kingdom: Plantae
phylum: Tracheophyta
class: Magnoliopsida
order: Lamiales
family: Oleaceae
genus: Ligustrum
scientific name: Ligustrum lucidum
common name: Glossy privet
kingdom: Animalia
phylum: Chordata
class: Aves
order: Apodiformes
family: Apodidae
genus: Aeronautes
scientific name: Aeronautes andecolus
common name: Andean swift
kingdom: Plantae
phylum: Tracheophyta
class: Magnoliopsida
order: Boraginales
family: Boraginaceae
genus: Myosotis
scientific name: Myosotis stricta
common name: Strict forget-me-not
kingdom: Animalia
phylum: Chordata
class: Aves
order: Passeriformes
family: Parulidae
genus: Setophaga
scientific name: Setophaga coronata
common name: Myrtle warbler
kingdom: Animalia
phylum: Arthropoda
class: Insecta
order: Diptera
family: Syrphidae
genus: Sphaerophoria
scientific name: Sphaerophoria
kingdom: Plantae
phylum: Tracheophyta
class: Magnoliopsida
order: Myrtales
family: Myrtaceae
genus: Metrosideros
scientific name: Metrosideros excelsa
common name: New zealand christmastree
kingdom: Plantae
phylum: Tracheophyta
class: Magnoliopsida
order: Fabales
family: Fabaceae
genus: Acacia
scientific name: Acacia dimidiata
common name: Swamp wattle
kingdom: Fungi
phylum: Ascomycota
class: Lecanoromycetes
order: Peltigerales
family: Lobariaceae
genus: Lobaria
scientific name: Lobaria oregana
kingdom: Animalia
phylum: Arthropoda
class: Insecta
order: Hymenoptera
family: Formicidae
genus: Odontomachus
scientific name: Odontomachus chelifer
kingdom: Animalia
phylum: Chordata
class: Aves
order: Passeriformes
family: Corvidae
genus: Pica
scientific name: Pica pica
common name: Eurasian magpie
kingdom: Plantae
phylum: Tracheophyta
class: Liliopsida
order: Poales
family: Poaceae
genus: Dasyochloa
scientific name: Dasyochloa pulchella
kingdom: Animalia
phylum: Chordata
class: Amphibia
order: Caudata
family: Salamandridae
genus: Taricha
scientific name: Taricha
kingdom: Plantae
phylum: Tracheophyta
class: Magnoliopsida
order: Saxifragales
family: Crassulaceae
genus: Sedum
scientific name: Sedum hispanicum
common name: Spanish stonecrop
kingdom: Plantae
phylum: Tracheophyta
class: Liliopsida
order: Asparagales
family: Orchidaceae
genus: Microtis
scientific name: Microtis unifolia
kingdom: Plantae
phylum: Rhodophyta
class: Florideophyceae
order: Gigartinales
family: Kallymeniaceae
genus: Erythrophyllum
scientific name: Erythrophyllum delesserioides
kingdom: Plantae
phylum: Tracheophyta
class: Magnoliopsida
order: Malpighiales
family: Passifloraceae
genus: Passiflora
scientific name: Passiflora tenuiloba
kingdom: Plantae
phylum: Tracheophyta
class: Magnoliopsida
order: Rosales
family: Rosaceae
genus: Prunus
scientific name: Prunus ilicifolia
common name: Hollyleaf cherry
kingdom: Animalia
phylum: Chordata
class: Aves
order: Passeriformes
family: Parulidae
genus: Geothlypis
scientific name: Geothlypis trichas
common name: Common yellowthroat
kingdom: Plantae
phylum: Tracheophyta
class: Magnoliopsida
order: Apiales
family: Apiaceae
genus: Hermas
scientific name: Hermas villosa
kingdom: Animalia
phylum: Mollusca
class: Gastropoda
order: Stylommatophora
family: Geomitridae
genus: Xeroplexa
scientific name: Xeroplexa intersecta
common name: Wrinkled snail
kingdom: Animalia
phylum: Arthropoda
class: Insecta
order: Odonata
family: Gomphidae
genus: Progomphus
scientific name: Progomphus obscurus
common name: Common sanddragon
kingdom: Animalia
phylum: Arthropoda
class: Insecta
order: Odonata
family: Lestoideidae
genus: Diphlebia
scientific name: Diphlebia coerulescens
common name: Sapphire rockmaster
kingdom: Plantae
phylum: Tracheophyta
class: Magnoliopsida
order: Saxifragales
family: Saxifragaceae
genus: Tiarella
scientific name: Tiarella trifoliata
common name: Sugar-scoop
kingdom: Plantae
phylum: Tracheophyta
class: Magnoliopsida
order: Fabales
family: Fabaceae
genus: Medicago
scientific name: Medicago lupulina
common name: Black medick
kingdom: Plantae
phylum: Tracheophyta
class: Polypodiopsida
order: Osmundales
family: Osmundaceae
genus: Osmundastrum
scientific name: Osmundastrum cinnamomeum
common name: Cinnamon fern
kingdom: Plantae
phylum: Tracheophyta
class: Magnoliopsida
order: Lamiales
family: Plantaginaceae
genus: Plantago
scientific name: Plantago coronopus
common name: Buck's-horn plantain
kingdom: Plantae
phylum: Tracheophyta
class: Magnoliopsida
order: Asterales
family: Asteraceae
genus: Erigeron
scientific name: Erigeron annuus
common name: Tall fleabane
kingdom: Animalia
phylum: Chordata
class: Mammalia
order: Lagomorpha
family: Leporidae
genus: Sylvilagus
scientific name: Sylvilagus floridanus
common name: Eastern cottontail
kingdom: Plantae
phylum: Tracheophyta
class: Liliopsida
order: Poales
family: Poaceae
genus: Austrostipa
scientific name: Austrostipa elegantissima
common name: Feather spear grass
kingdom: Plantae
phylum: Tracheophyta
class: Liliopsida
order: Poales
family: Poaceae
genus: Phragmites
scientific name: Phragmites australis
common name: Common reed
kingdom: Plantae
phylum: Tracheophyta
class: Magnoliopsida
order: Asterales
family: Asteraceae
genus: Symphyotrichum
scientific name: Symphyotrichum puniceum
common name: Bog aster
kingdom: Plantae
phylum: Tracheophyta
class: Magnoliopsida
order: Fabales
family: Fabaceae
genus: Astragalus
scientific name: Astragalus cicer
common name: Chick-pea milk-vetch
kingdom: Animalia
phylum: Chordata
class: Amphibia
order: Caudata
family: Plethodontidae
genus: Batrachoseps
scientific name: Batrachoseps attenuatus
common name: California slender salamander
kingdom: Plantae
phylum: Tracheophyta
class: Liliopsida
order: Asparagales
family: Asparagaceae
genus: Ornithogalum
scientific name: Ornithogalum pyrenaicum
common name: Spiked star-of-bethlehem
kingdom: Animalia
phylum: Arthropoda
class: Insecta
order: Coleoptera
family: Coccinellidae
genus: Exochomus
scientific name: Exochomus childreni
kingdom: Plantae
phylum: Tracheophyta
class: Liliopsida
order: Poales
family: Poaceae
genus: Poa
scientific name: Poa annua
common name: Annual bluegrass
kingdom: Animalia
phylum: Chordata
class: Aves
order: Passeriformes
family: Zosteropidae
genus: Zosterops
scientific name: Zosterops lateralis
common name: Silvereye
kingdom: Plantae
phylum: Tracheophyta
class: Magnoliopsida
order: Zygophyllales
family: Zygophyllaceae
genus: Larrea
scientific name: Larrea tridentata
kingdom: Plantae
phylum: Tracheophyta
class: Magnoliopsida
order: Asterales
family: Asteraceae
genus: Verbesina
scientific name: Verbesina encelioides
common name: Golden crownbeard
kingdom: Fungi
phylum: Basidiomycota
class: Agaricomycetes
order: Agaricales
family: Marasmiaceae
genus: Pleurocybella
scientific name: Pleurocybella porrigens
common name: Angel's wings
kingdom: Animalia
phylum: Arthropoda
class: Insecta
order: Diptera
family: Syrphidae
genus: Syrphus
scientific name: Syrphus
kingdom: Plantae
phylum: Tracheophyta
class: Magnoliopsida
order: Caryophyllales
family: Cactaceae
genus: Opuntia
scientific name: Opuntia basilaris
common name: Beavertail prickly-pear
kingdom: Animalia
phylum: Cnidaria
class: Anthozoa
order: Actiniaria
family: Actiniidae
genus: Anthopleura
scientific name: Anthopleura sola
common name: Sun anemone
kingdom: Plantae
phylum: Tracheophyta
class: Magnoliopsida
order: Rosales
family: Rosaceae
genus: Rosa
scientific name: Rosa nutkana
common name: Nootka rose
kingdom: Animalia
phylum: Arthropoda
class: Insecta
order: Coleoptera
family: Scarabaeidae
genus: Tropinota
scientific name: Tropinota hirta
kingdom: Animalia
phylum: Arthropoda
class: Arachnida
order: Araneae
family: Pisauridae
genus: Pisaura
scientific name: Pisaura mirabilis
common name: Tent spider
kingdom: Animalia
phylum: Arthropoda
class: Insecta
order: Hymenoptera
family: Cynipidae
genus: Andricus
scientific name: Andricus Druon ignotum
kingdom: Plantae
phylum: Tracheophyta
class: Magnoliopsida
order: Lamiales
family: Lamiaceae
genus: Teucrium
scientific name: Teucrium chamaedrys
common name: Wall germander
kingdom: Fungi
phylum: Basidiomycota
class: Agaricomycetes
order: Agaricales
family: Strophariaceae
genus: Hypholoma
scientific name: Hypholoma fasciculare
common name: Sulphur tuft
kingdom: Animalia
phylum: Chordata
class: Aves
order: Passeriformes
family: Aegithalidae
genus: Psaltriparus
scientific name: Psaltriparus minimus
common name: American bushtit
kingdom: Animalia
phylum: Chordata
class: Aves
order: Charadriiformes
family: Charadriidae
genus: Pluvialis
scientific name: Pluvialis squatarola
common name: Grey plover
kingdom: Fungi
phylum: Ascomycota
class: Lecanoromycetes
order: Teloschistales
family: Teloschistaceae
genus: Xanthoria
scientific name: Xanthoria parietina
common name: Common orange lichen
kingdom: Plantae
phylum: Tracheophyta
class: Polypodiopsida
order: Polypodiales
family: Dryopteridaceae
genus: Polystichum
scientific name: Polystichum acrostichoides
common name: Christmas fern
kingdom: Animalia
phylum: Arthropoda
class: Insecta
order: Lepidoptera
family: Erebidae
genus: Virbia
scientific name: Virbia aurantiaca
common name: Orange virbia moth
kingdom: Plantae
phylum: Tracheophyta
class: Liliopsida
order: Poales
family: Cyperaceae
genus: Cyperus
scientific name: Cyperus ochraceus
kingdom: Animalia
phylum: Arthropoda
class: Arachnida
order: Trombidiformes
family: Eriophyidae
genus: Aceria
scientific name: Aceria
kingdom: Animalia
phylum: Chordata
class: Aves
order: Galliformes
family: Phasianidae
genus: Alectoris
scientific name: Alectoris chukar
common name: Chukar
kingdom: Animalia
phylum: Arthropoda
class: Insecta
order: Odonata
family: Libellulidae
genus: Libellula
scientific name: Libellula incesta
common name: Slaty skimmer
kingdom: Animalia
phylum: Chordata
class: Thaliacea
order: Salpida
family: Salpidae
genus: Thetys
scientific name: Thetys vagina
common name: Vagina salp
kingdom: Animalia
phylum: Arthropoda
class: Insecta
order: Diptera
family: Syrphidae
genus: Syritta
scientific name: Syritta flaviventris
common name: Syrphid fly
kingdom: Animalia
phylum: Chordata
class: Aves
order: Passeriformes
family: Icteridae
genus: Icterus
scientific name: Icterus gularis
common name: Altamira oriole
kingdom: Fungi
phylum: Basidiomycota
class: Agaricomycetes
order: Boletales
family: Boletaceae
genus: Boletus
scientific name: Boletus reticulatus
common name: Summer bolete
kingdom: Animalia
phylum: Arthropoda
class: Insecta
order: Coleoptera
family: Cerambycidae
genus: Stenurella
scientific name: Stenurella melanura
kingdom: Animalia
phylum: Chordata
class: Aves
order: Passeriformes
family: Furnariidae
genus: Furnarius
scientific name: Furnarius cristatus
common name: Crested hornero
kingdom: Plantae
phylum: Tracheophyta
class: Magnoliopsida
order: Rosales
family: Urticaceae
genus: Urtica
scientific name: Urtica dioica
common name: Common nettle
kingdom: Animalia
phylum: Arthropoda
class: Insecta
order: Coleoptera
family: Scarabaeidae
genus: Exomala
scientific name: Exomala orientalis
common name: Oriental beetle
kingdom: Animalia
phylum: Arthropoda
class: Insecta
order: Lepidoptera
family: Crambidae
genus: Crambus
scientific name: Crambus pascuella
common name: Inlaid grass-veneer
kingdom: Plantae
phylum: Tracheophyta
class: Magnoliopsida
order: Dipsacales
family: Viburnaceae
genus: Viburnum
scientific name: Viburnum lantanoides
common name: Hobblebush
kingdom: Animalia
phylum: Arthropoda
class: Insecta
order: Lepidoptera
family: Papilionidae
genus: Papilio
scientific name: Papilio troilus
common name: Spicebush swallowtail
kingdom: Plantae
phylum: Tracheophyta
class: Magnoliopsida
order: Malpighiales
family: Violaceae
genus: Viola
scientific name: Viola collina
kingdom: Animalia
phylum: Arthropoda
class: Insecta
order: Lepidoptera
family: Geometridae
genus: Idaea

*****

**OBJECTIVE**: Write out the entries again word for word, starting with the first line and going on through the line that contains "family: Myrtaceae".

**RESULT FOR THIS TASK**:
kingdom: Plantae
phylum: Tracheophyta
class: Magnoliopsida
order: Lamiales
family: Oleaceae
genus: Ligustrum
scientific name: Ligustrum lucidum
common name: Glossy privet
kingdom: Animalia
phylum: Chordata
class: Aves
order: Apodiformes
family: Apodidae
genus: Aeronautes
scientific name: Aeronautes andecolus
common name: Andean swift
kingdom: Plantae
phylum: Tracheophyta
class: Magnoliopsida
order: Boraginales
family: Boraginaceae
genus: Myosotis
scientific name: Myosotis stricta
common name: Strict forget-me-not
kingdom: Animalia
phylum: Chordata
class: Aves
order: Passeriformes
family: Parulidae
genus: Setophaga
scientific name: Setophaga coronata
common name: Myrtle warbler
kingdom: Animalia
phylum: Arthropoda
class: Insecta
order: Diptera
family: Syrphidae
genus: Sphaerophoria
scientific name: Sphaerophoria
kingdom: Plantae
phylum: Tracheophyta
class: Magnoliopsida
order: Myrtales
family: Myrtaceae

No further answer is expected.